Section 4: Enterprise JavaBeans Technology

  • List the required classes/interfaces that must be provided for an EJB technology.
  • Distinguish stateful and stateless Session beans.
  • Distinguish Session and Entity beans.
  • Recognize appropriate uses for Entity, Stateful Session, and Stateless Session beans.
  • State benefits and costs of Container Managed Persistence.
  • State the transactional behavior in a given scenario for an enterprise bean method with a specified transactional deployment descriptor.
  • Given a requirement specification detailing security and flexibility needs, identify architectures that would fulfill those requirements.
  • Identify costs and benefits of using an intermediate data-access object between an entity bean and the data resource.

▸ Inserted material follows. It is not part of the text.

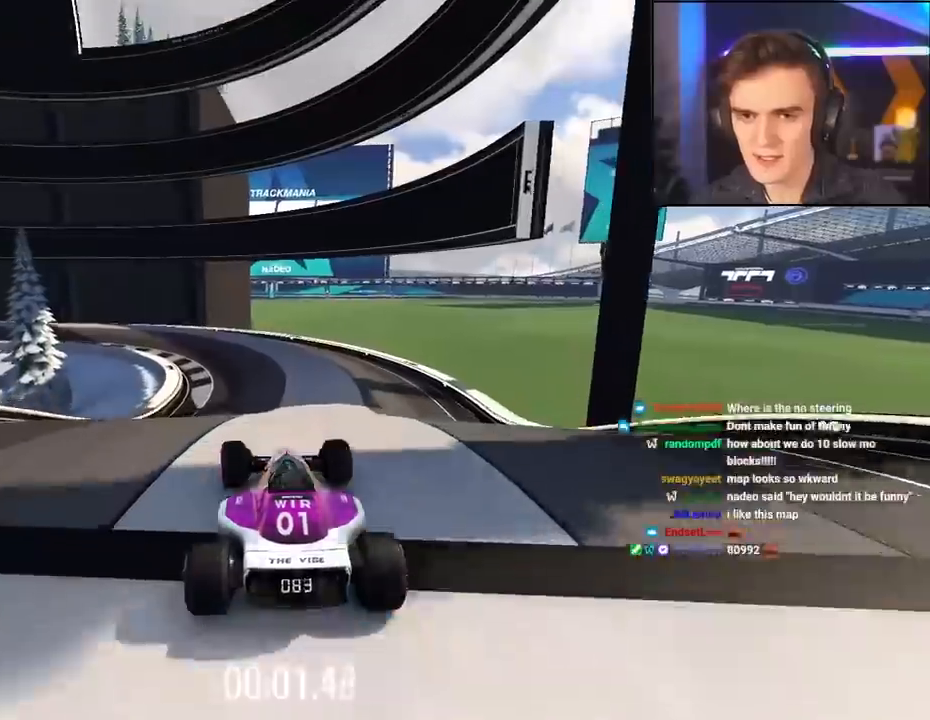
{"keys": ["up"], "events": []}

Section 5: Enterprise JavaBeans Container Model

  • State the benefits of bean pooling in an EJB container.
  • State the benefits of Passivation in an EJB container.
  • State the benefit of monitoring of resources in an EJB container.
  • Explain how the EJB container does lifecycle management and has the capability to increase scalability.

Section 6: Protocols

  • Given a scenario description, distinguish appropriate from inappropriate protocols to implement that scenario.
  • Identify a protocol, given a list of some of its features, where the protocol is one of the following: HTTP, HTTPS, IIOP, JRMP.
  • Select from a list, common firewall features that might interfere with the normal operation of a given protocol.

Section 7: Applicability of J2EE Technology

  • Select from a list those application aspects that are suited to implementation using J2EE.
  • Select from a list those application aspects that are suited to implementation using EJB.
  • Identify suitable J2EE technologies for the implementation of specified application aspects.

Section 8: Design Patterns

  • From a list, select the most appropriate design pattern for a given scenario. Patterns will be limited to those documented in Gamma et al. and named using the names given in that book.
  • State the benefits of using design patterns.
  • State the name of a design pattern (for example, Gamma) given the UML diagram and/or a brief description of the pattern's functionality.
  • Select from a list benefits of a specified design pattern (for example, Gamma).
  • Identify the design pattern associated with a specified J2EE feature

Section 9: Messaging

  • Identify scenarios that are appropriate to implementation using messaging, EJB, or both.
  • List benefits of synchronous and asynchronous messaging.
  • Select scenarios from a list that are appropriate to implementation using synchronous and asynchronous messaging.

Section 10: Internationalization

  • State three aspects of any application that might need to be varied or customized in different deployment locales.
  • Match the following features of the Java 2 platform with descriptions of their functionality, purpose or typical uses: Properties, Locale, ResourceBundle, Unicode, java.text package, InputStreamReader and OutputStreamWriter.

Section 11: Security

  • Select from a list security restrictions that Java 2 environments normally impose on applets running in a browser.
  • Given an architectural system specification, identify appropriate locations for implementation of specified security features, and select suitable technologies for implementation of those features.